Dolomites Tofana di Rozes and the classic Via Costantini - Apollonio. By Manrico Dell'Agnola
Manrico Dell'Agnola remembers a repeat of Via Costantini - Apollonio up the Tofana di Rozes Pillar in the Dolomites, first ascended by Ettore Costantini and Renato Apollonio on 13 July 1944.
It was late September 1980, and I had a big headache. The day was perfect and the pillar shone in the early morning light. The clean air made it seem close, crisp, inviting. My old gray Beetle somehow made it to where the wheels couldn’t go any farther, and that’s where it remained. Mauro seemed to be in good shape, but I left part of the previous evening’s dinner on the ledge of the attack. The adventure begins.
Less than a year ago we didn’t know what climbing meant, and now we were there. We touched grade 6 holds, and above us yellow overhangs . . . a dream. I climbed quickly, and the bulging biceps of Mauro, who followed me, seemed to indicate trust. Everything went smoothly until we were below the "Mule’s Back", and we were proud of that, but we were much less proud the day after, when we descended to Rifugio Giussani cold and humiliated to beg for a bowl of soup.

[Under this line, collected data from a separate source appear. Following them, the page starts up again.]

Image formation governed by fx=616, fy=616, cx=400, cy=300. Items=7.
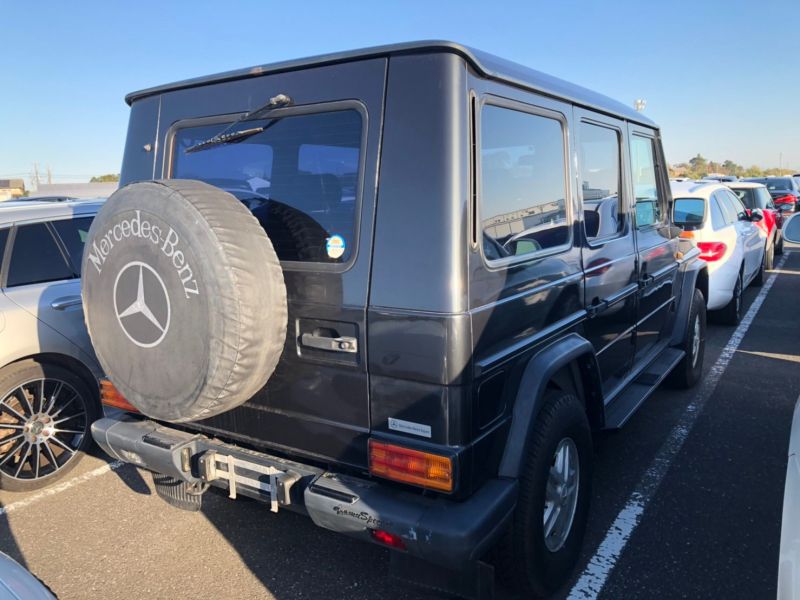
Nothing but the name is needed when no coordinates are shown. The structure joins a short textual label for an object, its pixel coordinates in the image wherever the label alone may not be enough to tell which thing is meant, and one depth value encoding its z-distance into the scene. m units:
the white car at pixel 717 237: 6.92
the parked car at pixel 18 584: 1.65
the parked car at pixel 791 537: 1.58
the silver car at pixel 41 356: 3.69
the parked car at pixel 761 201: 11.08
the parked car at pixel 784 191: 15.86
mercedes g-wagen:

The mountain had once again taught us something, and I will always remember the night in a T-shirt on that freezing ledge. Now, though the pillar is still challenging, we free climb it in a few hours, and sometimes we descend from the second ledge if the Mule’s Back is wet, or even climb only the gray part on a warm August evening. The Via Costantini - Apollonio has not changed, though; in fact, there were once more pegs. We are the ones who have changed.